Reproduction d’une aquarelle et crayon sur bois de Charles William Jefferys (1925)

Source : BAC

     La réplique est restée célèbre : «Je n’ay point de Reponse a faire a vostre general que par la bouche de mes cannons et a coups de fuzil». Louis de Buade, comte de Frontenac, repousse ainsi l’ultimatum de William Phipps en 1690. Québec ne se rendra pas facilement. Le plan des Anglais est de débarquer le gros de leurs troupes à Beauport puis de traverser la rivière Saint-Charles en canots. Une fois l’armée anglaise installée à l’ouest de Québec, la flotte de Phipps doit attaquer Québec de front.

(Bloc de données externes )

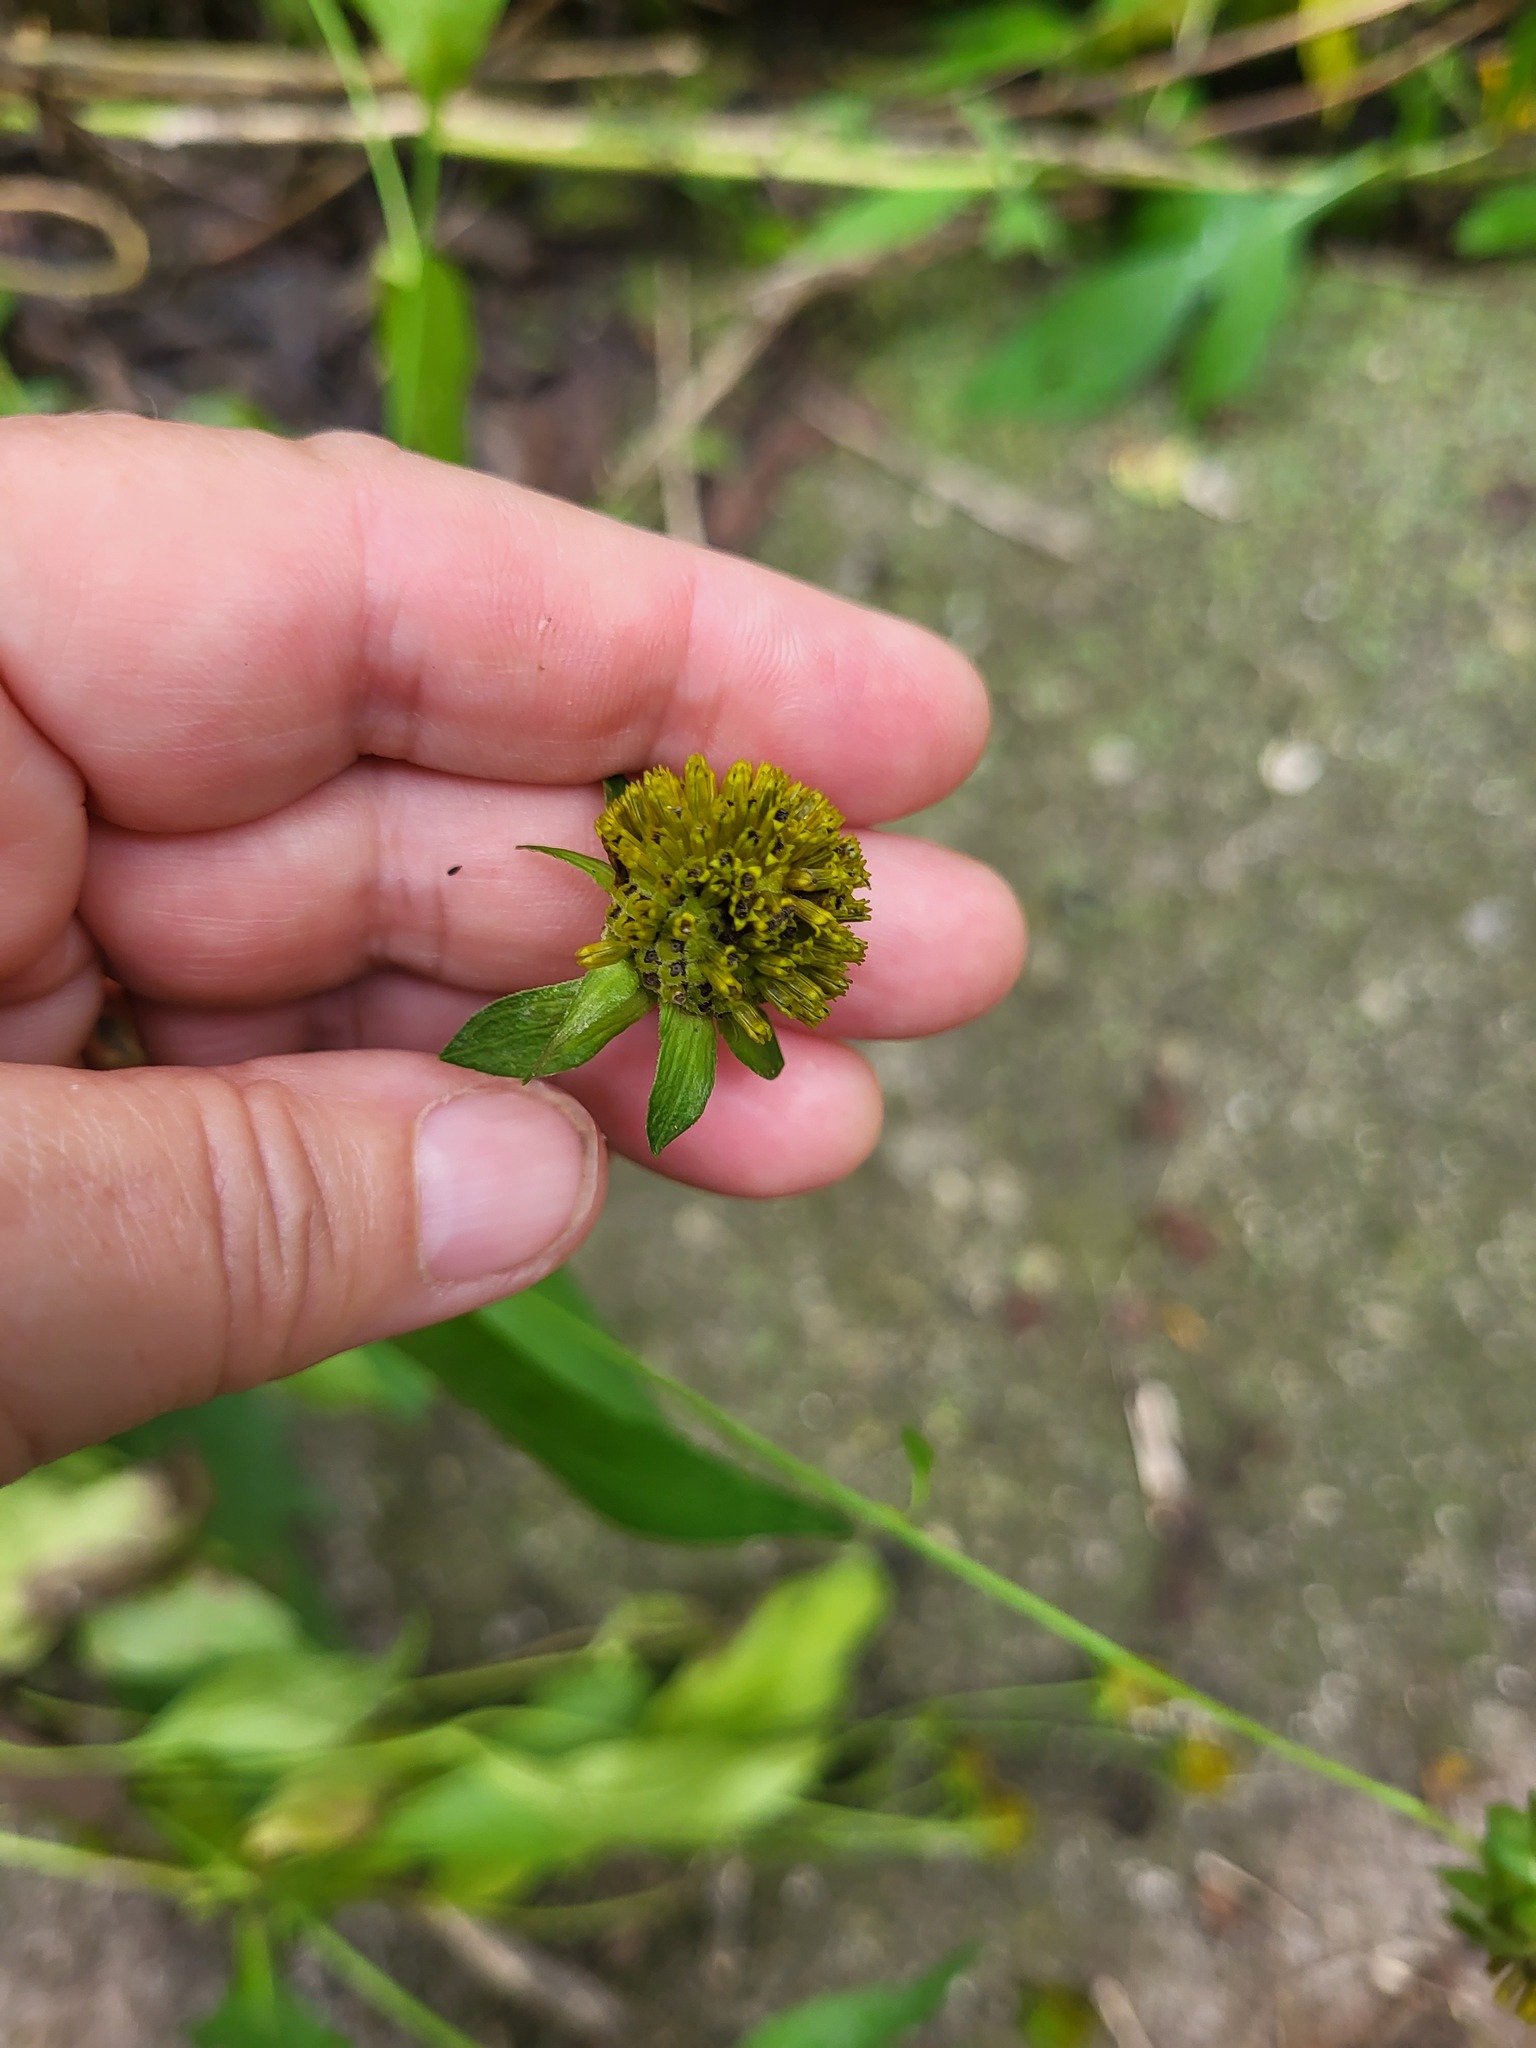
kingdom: Plantae
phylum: Tracheophyta
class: Magnoliopsida
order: Asterales
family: Asteraceae
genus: Rudbeckia
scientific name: Rudbeckia laciniata
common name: Coneflower
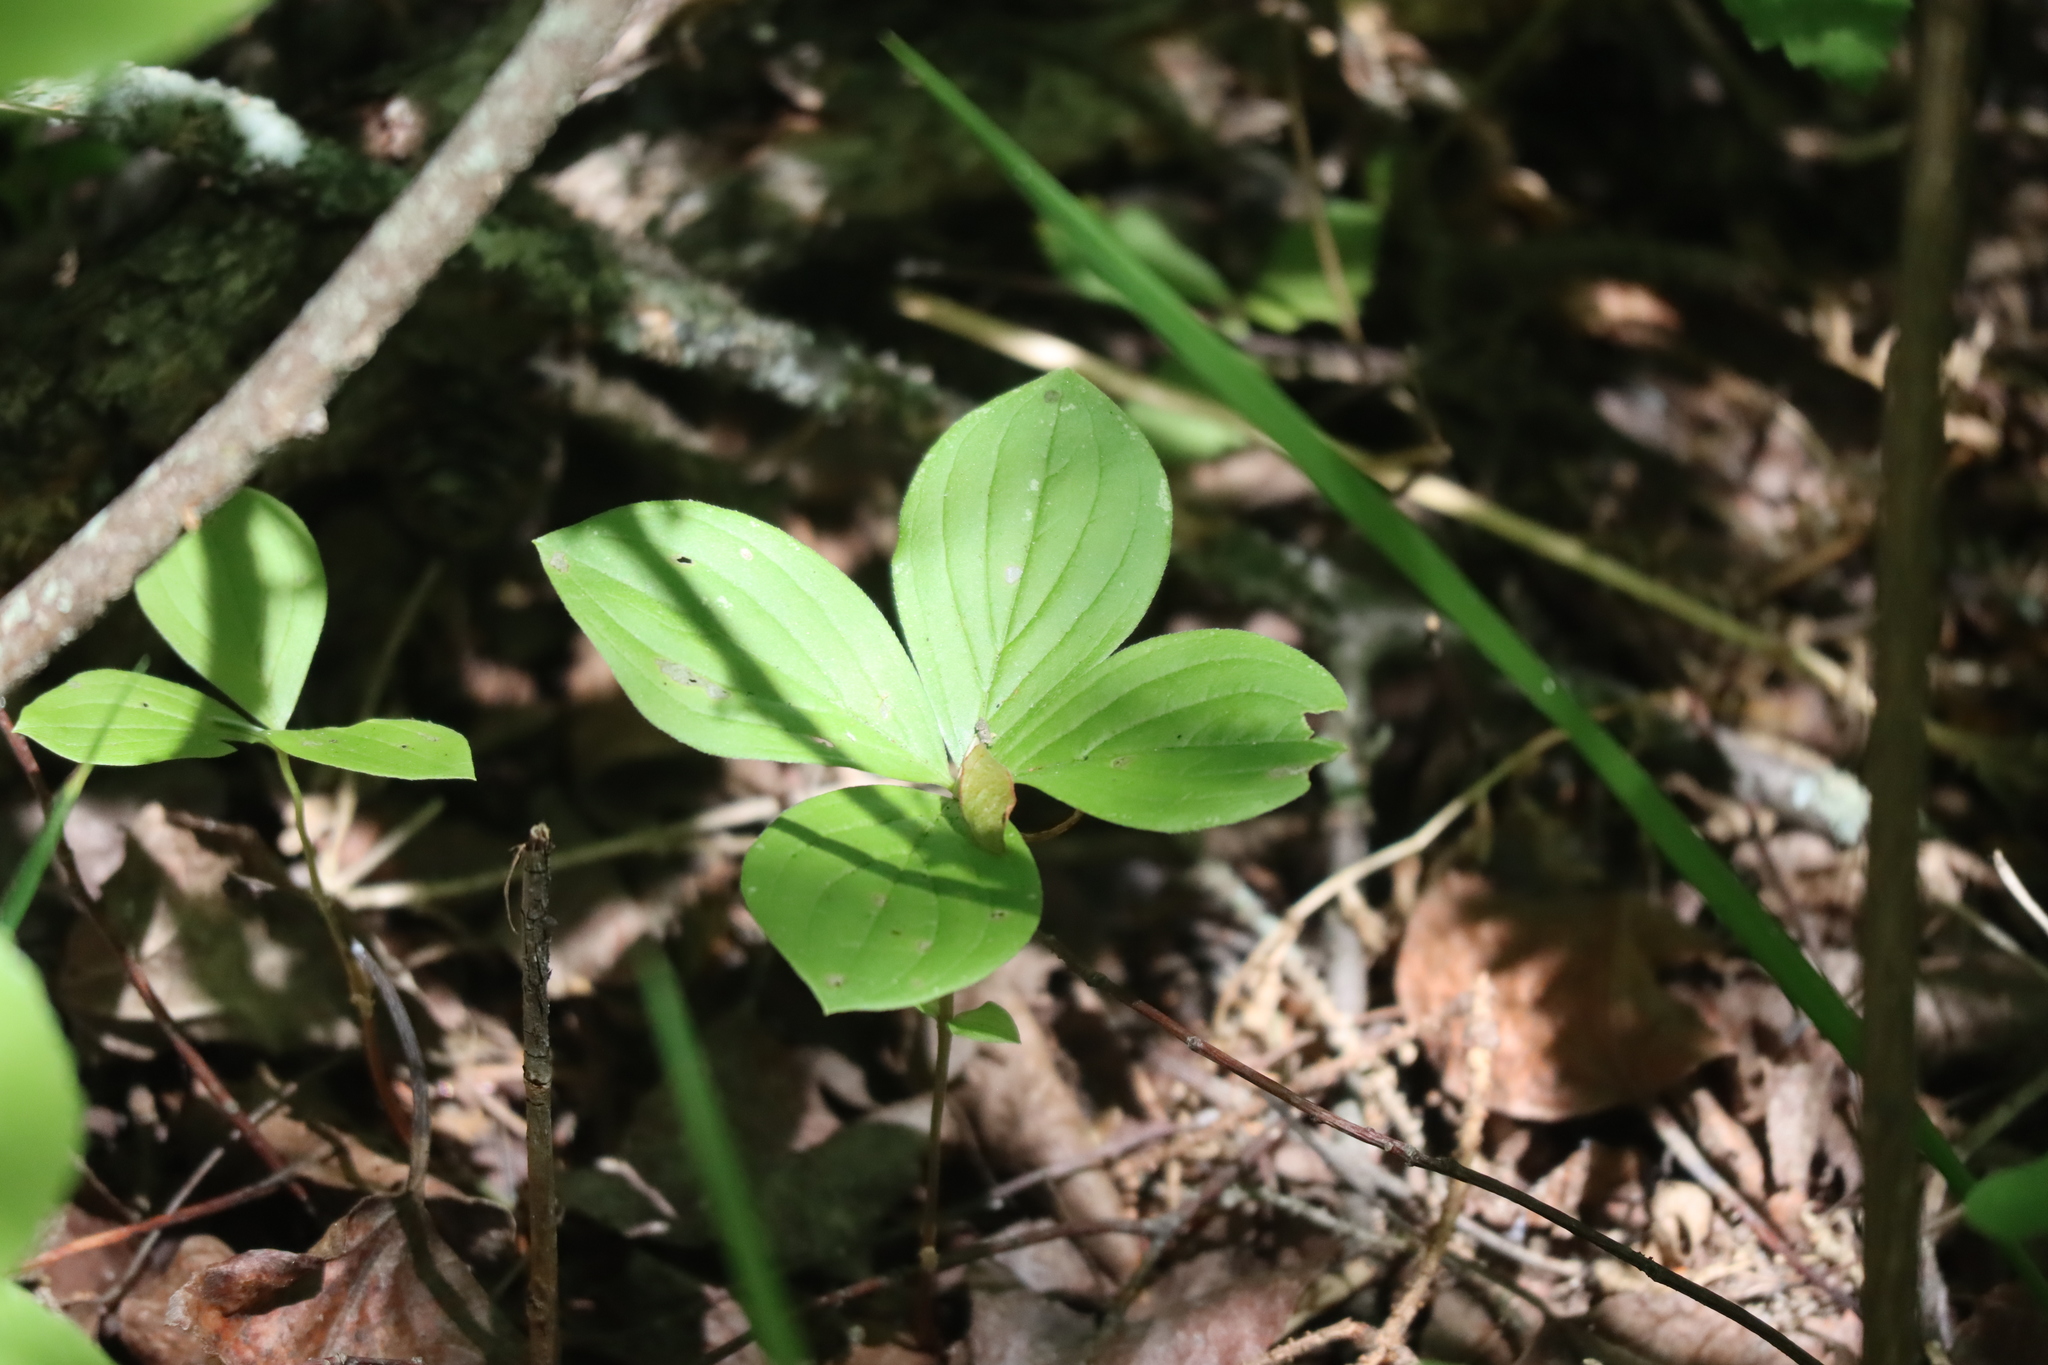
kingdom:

     Le 18 octobre 1690, le débarquement a lieu à Beauport sous la commande du major John Walley, commandant en second de Phipps. Immédiatement, les Anglais sont harcelés par les miliciens canadiens dirigés par Jacques Le Moyne de Sainte-Hélène. Ils ne traverseront jamais la rivière. Devant Québec, Phipps débute un lourd bombardement qui dure quatre jours et se termine par l’épuisement des munitions anglaises.

     Le siège de Québec tire à sa fin. Phipps doit abandonner son projet de conquête de la Nouvelle-France. Après un échange de prisonniers, ses navires lèvent l’ancre le 24 octobre et repartent vers Boston. Le retour est difficile : son escadre essuie plusieurs tempêtes ; la navigation est lente ; certains font naufrage ; d’autre n’arriveront jamais… La défaite anglaise est complète.